A few critics have objected that they would not like to live in such a compartment themselves-they feel that it would stifle them or give them claustrophobia.  The baby obviously does not share in this opinion.  The compartment is well ventilated and much more spacious than a Pullman berth, considering the size of the occupant.  The baby cannot get out, of course, but that is true of a crib as well.  There is less actual restraint in the compartment because the baby is freer to move about.  The plain fact is that she is perfectly happy.  She has never tried to get out nor resisted being put back in, and that seems to be the final test. 

Another early objection was that the baby would be socially starved and robbed of the affection and mother love, which she needs.  This has simply not been true.  The compartment does not ostracize the baby.  The large window is no more of a social barrier than the bars of a crib.  The baby follows what is going on in the room, smiles at passers-by, plays “peek-a-boo” games, and obviously delights in company.  And she is handled, talked to, and played with whenever she is changed or fed, and each afternoon during a play period, which is becoming longer as she grows older. 
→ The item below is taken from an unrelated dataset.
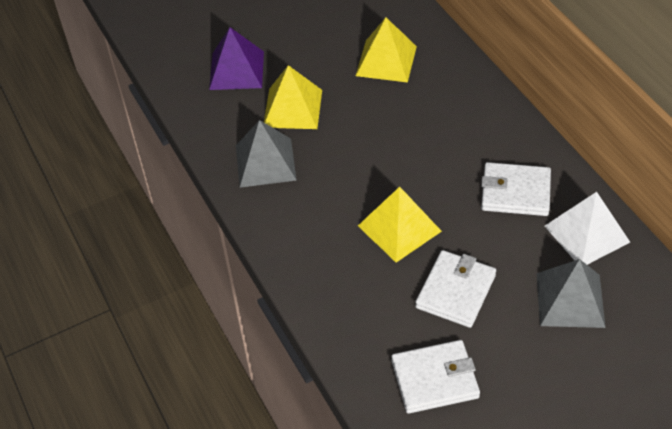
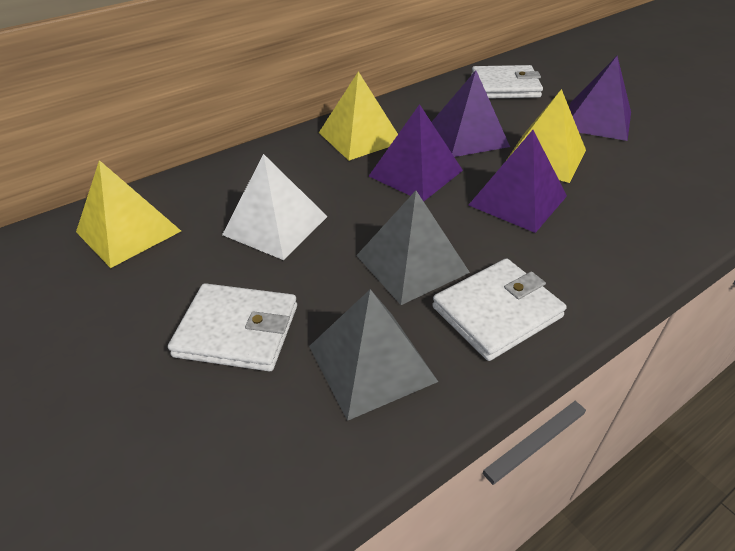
purple pyramid: 1 -> 4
The fact is that a baby will probably get more love and affection when it is easily cared for, because the mother is likely to feel overworked and resentful of the demands made upon her.  She will express her love in a practical way and give the baby genuinely affectionate care. 
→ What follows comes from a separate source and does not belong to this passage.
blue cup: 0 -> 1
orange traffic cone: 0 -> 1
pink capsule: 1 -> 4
It is common practice to advise the troubled mother to be patient and tender and to enjoy her baby.  And, of course, that is what any baby needs.  But is is the exceptional mother who can fill this prescription upon demand, especially if there are other children in the family and she has no help.  We need to go one step further and teat the mother with affection also.  Simplified childcare will give mother love a chance. 
 
 

A similar complaint was that such an apparatus would encourage neglect.  But easier care is sure to be better care.  The mother will resist the temptation to put the baby back into a damp bed if she can conjure up a dry one in five seconds.  She may very well spend less time with her baby, but babies do not suffer from being left alone but only from the discomforts, which arise from being, left alone in the ordinary crib. 

How long do we intend to keep the baby in the compartment?  The baby will answer that in time, but almost certainly until she is two years old, or perhaps three.  After the first year of course, she will spend a fair part of each day in a playpen or out of doors.  The compartment takes the place of a crib and will get about the same use.  Eventually it will serve as sleeping quarters only. 
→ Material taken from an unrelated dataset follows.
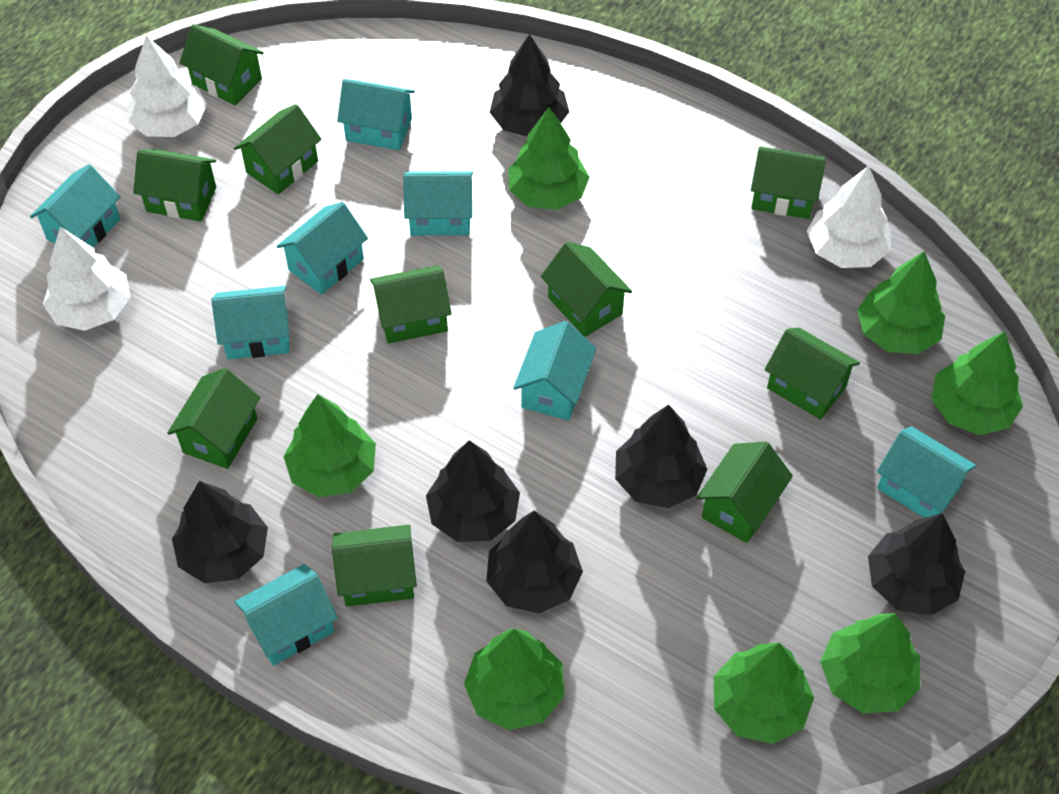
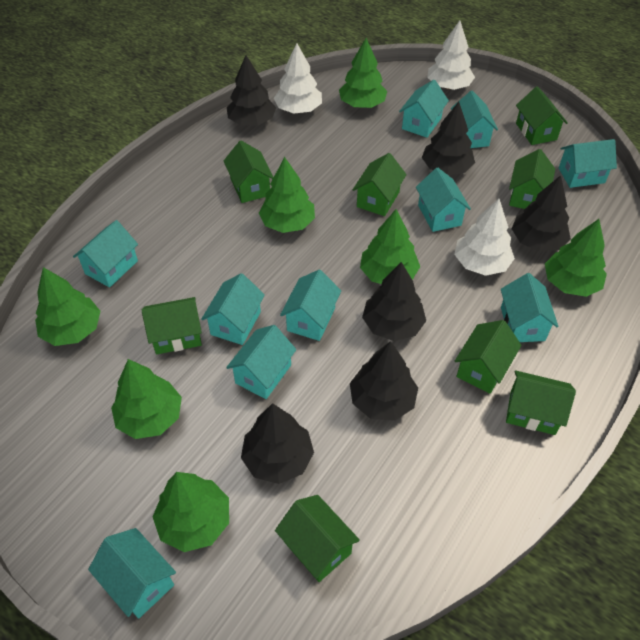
green house: 10 -> 8
turquoise house: 8 -> 10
We cannot, of course, guarantee that every baby raised in this way will thrive so successfully.  But there is a plausible connection between health and happiness and the surroundings we have provided, and I am quite sure that our success is not an accident.  The experiment should, of course, be repeated again and again with different babies and different parents.  One case is enough, however, to disprove the flat assertion that it can’t be done.  At least we have shown that a moderate and inexpensive mechanization of baby care will yield a tremendous saving in time and trouble, without harm to the child and probably to its lasting advantage.